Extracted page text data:
--------------------------------

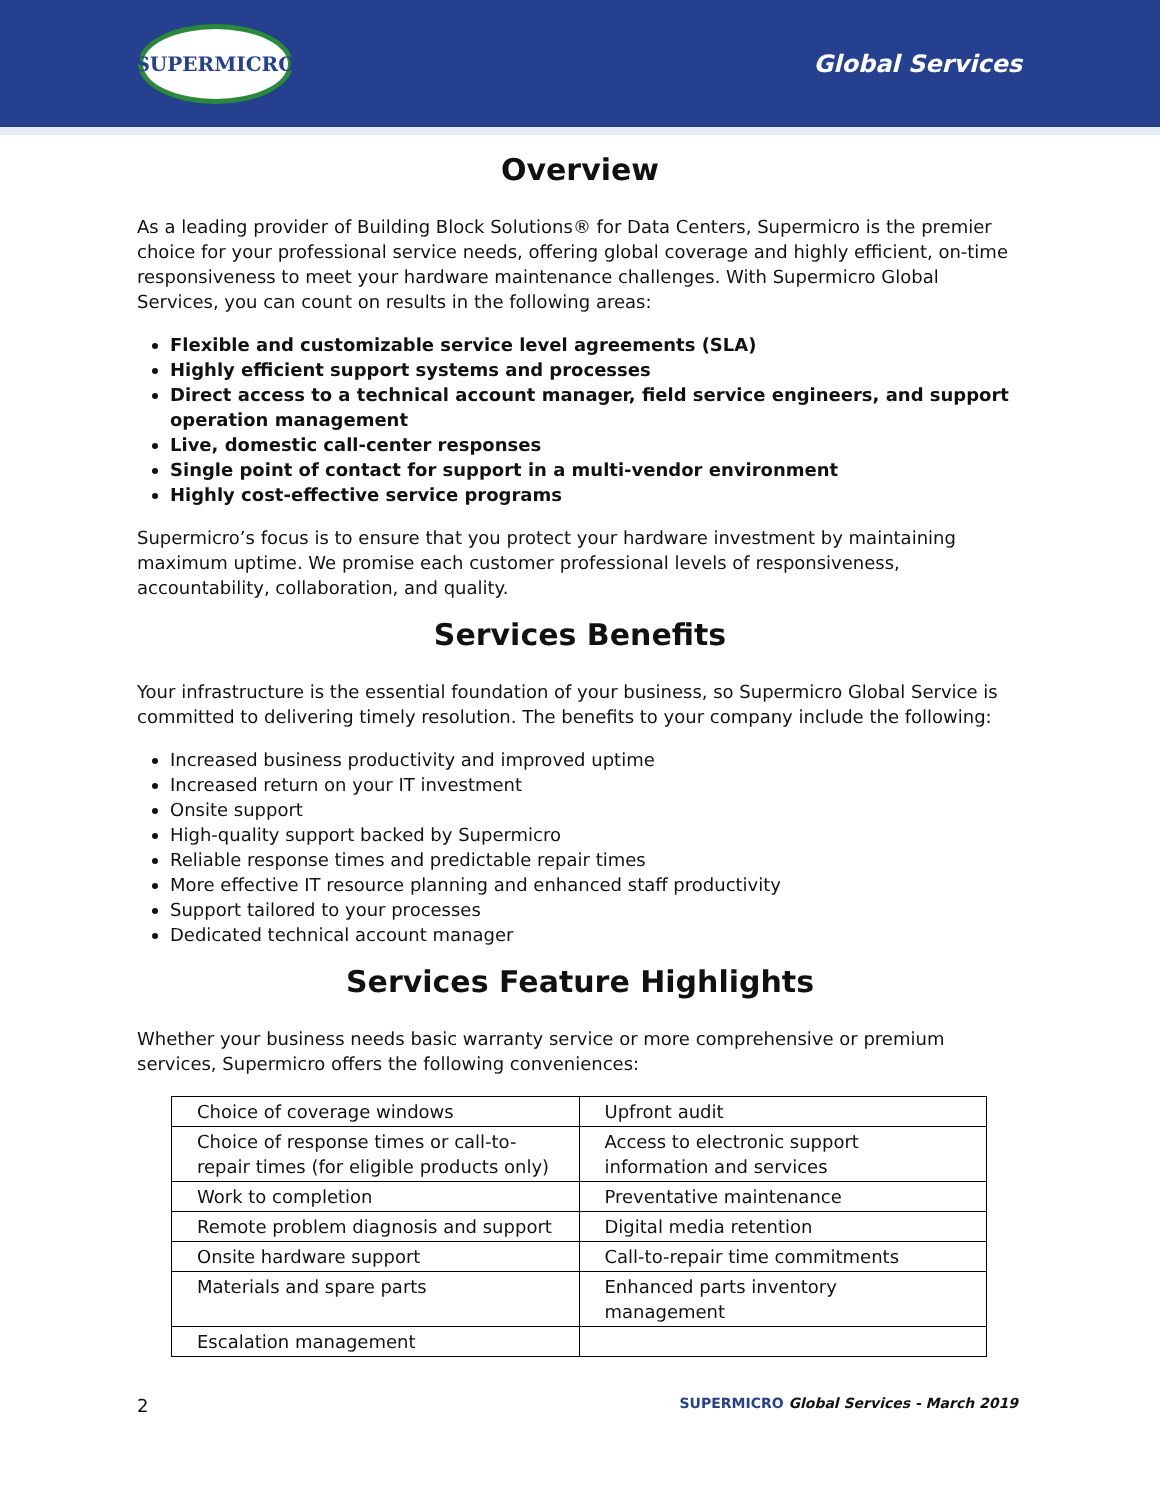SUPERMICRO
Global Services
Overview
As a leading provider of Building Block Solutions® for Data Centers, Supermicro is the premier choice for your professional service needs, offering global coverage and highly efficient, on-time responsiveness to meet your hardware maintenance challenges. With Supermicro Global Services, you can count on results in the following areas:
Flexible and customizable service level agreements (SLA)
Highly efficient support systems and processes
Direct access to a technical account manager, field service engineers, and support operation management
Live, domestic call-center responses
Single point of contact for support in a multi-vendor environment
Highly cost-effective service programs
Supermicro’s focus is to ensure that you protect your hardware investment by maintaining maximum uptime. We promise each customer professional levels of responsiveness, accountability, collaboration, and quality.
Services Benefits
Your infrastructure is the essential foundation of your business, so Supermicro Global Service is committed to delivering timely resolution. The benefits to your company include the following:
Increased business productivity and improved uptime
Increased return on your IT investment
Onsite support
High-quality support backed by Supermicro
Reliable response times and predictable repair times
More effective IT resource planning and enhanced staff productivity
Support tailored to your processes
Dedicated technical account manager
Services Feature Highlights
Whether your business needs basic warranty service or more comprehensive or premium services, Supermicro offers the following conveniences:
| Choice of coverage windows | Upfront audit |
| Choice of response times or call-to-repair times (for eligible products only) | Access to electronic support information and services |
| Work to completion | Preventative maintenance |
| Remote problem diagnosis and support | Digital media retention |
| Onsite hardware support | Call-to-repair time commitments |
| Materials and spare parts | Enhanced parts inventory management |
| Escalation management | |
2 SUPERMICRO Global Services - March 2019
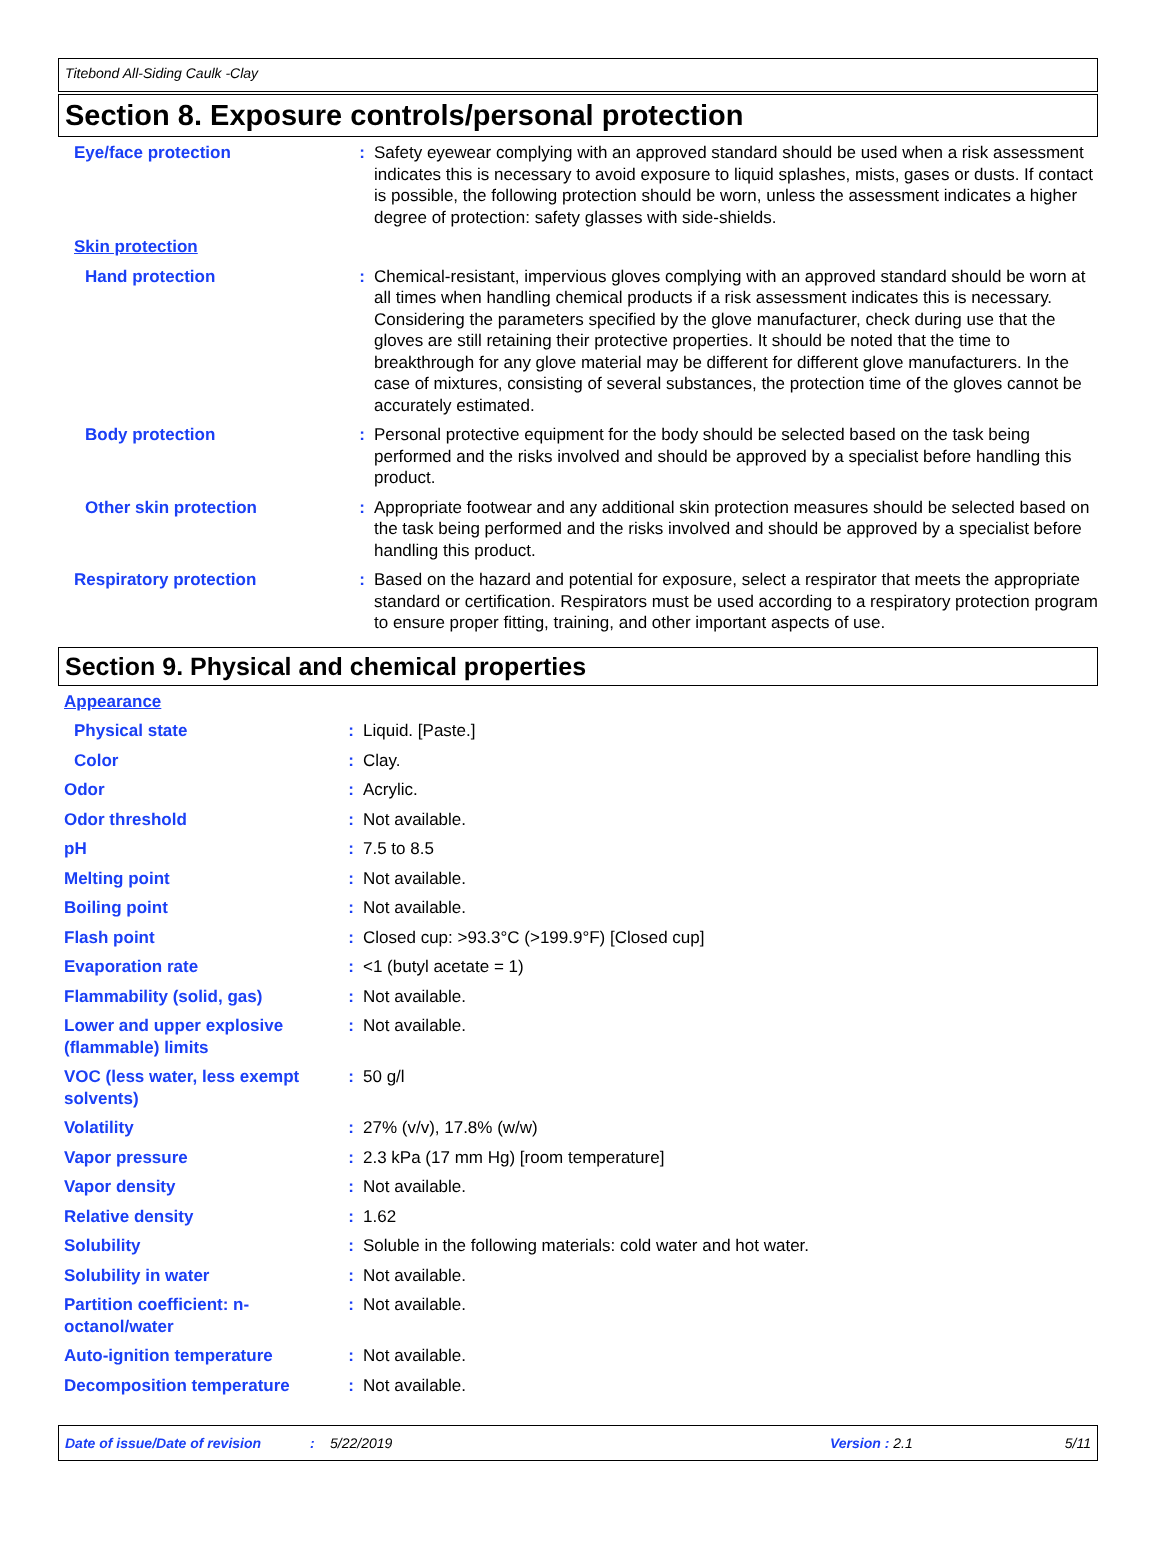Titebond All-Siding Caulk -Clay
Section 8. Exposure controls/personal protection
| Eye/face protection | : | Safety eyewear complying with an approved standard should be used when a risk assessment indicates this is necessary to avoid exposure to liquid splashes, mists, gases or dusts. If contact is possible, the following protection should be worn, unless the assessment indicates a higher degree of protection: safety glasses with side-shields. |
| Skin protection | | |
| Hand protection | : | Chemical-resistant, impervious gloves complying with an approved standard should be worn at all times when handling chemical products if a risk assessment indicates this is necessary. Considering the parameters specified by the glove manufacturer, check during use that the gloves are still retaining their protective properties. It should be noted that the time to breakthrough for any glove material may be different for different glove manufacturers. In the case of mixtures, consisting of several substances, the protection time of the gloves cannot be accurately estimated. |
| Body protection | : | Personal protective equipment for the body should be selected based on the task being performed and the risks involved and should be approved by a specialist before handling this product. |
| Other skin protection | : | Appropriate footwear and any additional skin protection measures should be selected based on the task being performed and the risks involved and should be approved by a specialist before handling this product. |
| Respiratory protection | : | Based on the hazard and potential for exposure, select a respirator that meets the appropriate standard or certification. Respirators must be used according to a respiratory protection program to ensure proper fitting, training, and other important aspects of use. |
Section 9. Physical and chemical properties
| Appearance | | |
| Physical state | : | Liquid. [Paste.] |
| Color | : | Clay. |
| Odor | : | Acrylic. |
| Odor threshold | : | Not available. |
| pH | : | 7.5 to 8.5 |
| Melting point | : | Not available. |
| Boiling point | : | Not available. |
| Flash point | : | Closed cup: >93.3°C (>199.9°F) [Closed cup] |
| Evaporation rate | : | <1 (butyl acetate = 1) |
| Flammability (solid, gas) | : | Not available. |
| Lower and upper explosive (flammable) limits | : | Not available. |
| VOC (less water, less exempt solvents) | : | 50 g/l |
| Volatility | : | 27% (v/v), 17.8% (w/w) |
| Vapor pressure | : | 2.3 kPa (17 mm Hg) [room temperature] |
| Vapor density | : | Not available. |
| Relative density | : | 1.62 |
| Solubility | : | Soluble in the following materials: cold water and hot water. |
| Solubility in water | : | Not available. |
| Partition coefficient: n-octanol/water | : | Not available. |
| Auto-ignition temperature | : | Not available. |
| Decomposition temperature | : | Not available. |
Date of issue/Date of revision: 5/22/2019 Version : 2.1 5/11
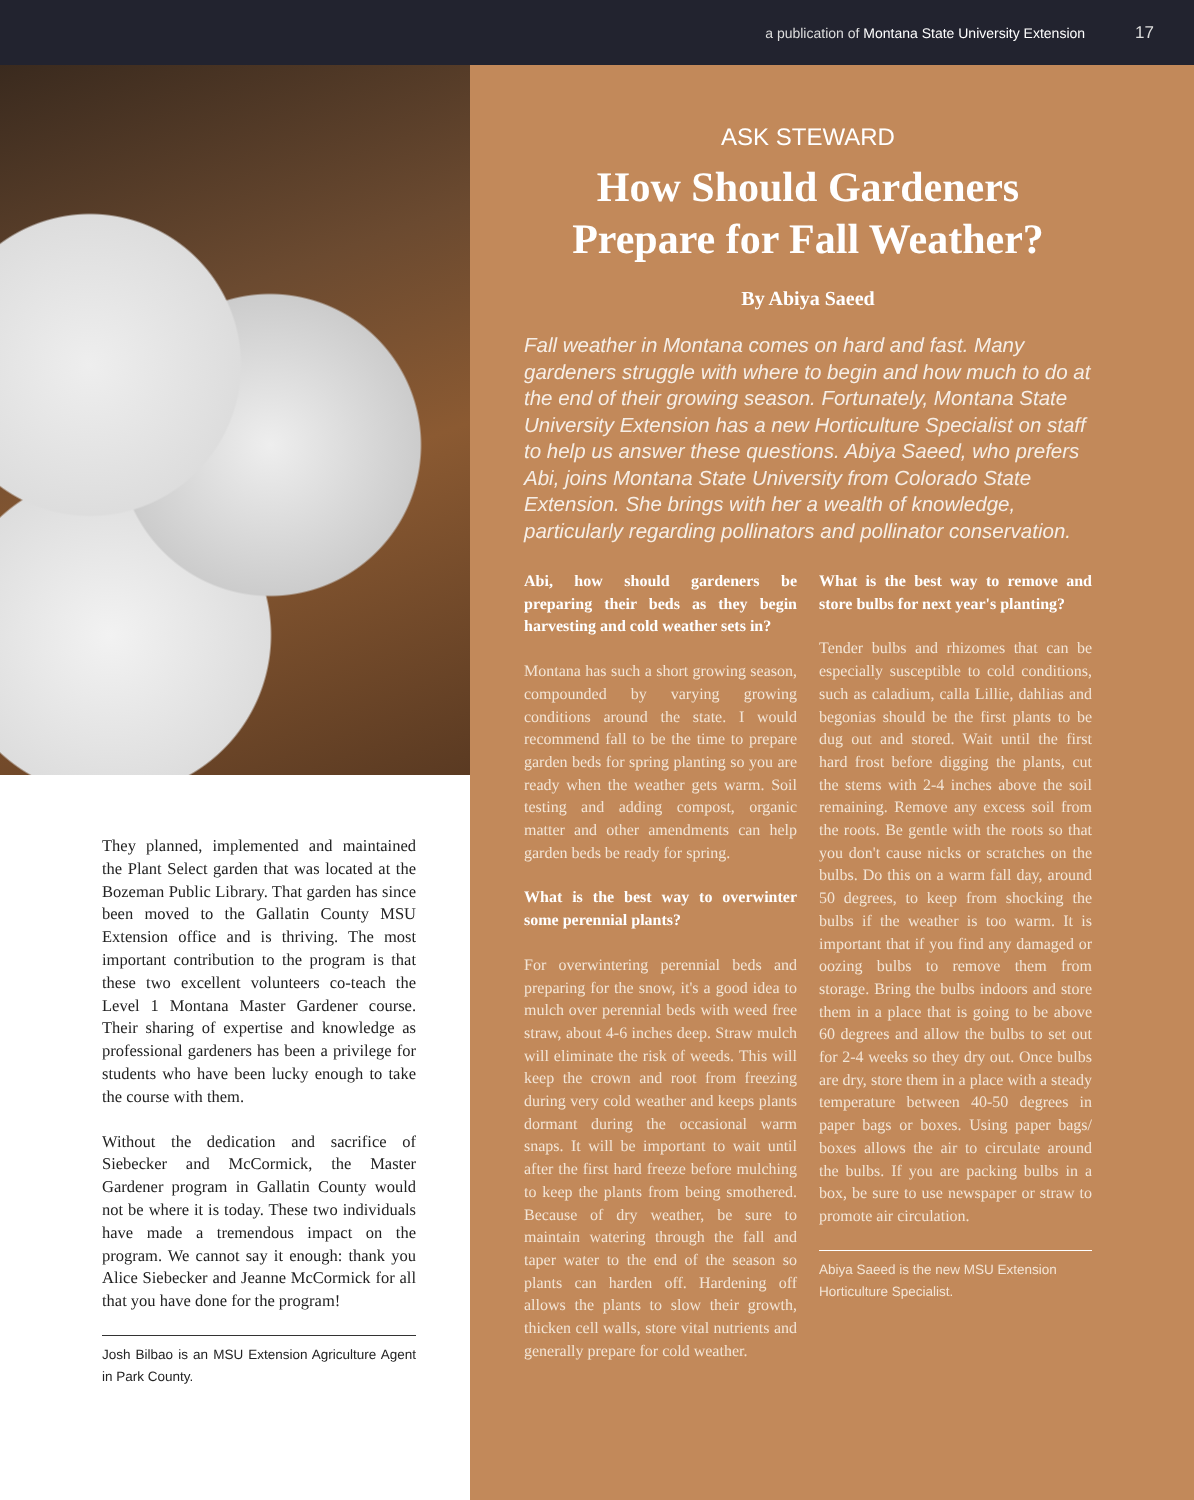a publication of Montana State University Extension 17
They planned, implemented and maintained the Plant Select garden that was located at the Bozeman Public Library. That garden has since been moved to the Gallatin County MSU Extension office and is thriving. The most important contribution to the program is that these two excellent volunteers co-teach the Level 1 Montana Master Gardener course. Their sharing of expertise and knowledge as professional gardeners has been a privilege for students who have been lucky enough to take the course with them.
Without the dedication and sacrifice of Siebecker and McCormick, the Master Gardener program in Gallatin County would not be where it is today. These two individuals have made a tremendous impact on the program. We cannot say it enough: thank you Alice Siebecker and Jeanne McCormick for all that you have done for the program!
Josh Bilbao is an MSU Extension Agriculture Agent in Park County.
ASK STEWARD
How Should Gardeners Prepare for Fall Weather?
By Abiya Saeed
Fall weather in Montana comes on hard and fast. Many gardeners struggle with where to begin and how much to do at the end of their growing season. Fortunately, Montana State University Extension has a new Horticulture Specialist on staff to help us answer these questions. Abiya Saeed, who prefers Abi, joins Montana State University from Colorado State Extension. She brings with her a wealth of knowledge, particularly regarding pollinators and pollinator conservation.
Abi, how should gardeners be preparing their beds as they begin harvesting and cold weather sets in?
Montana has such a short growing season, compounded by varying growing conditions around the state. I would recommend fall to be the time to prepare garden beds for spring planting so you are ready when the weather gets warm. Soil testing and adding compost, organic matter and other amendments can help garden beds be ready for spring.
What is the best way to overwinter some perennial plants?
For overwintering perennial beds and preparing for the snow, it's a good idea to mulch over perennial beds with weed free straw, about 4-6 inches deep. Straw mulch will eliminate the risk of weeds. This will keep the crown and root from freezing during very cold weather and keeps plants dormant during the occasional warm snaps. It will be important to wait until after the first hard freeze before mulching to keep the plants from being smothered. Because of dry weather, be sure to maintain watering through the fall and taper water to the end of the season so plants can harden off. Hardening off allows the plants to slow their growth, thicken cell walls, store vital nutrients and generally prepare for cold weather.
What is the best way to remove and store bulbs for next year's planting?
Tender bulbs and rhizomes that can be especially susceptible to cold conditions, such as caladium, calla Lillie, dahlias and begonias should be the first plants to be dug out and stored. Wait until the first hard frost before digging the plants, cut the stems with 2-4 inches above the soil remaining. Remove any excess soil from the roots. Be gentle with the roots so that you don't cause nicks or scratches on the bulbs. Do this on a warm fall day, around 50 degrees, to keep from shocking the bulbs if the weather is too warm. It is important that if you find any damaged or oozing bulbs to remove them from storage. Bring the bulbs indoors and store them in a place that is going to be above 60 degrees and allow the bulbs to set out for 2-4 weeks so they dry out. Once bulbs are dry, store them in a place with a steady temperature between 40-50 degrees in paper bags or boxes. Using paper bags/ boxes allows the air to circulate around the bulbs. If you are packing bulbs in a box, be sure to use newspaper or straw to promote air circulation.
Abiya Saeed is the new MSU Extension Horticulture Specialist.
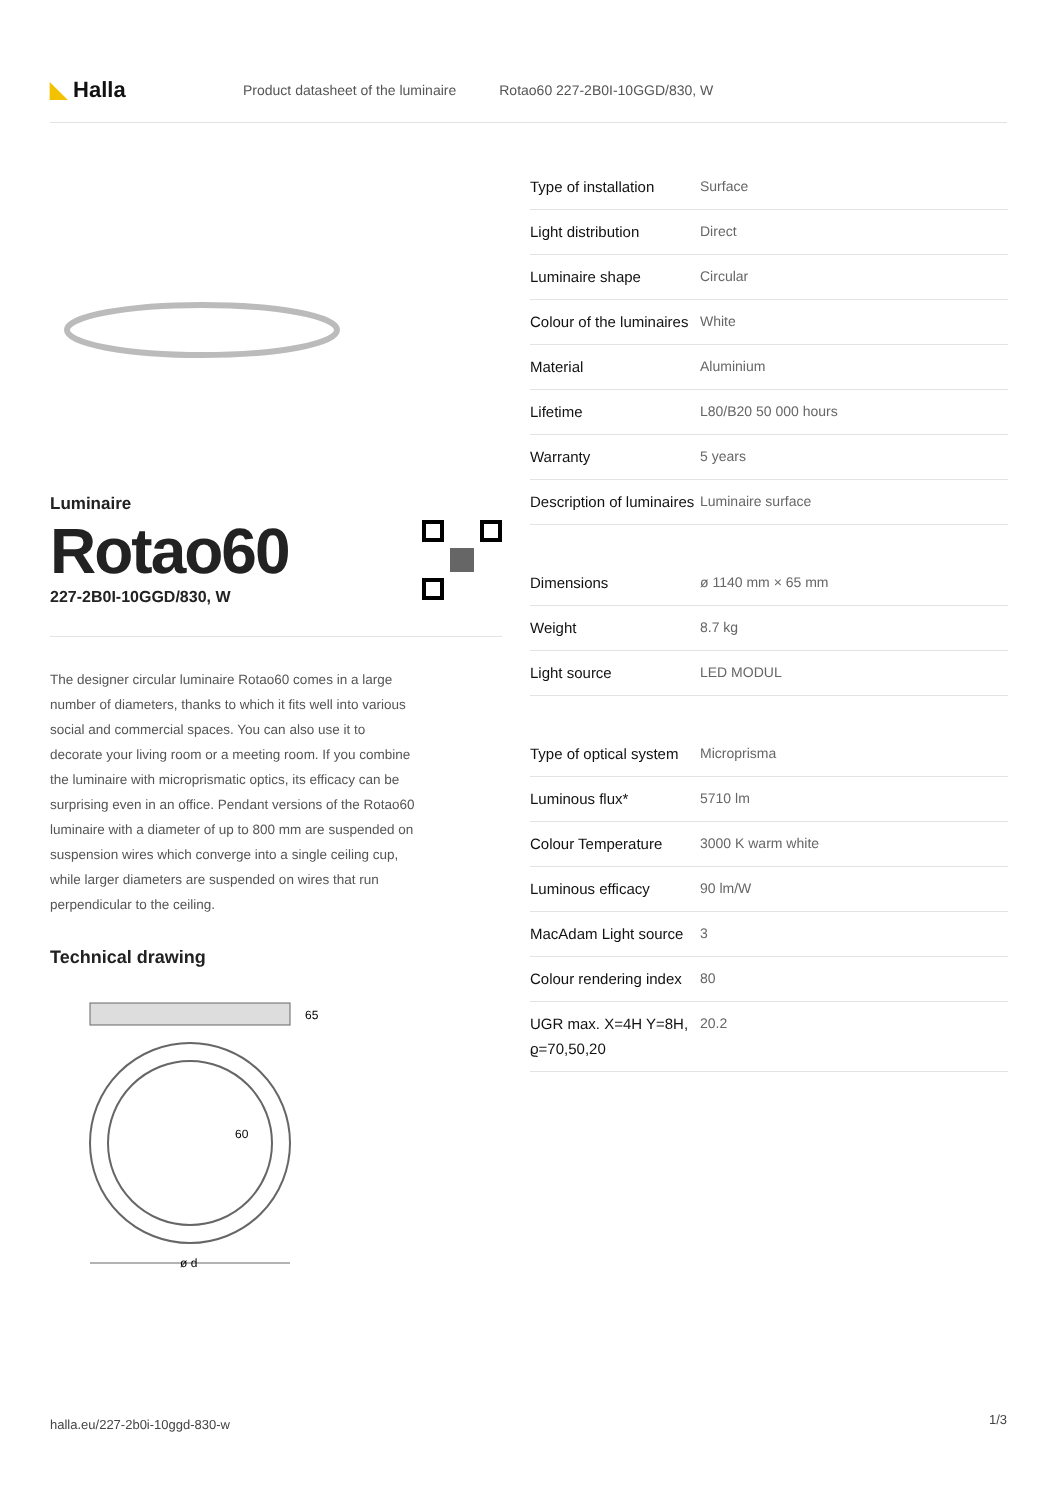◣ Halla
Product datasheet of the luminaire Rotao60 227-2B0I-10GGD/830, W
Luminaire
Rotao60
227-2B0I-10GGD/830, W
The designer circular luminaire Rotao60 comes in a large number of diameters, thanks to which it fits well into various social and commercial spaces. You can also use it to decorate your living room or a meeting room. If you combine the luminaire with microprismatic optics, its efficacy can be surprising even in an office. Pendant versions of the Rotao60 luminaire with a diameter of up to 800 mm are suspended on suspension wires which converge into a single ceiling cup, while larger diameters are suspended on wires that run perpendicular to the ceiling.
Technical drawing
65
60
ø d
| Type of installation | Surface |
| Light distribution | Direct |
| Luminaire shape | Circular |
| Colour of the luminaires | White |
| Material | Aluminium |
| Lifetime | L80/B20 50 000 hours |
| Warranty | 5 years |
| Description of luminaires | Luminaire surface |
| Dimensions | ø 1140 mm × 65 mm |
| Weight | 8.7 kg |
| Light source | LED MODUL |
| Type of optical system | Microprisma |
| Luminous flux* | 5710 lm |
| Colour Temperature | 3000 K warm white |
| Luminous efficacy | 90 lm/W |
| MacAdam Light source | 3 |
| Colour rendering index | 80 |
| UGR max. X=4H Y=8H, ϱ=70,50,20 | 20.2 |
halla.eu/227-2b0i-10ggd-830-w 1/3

--------------------------------

Your goal: Work out how many lines of the preceding data contain the word "Luminous". Reply with that number only.

Exercise response: 2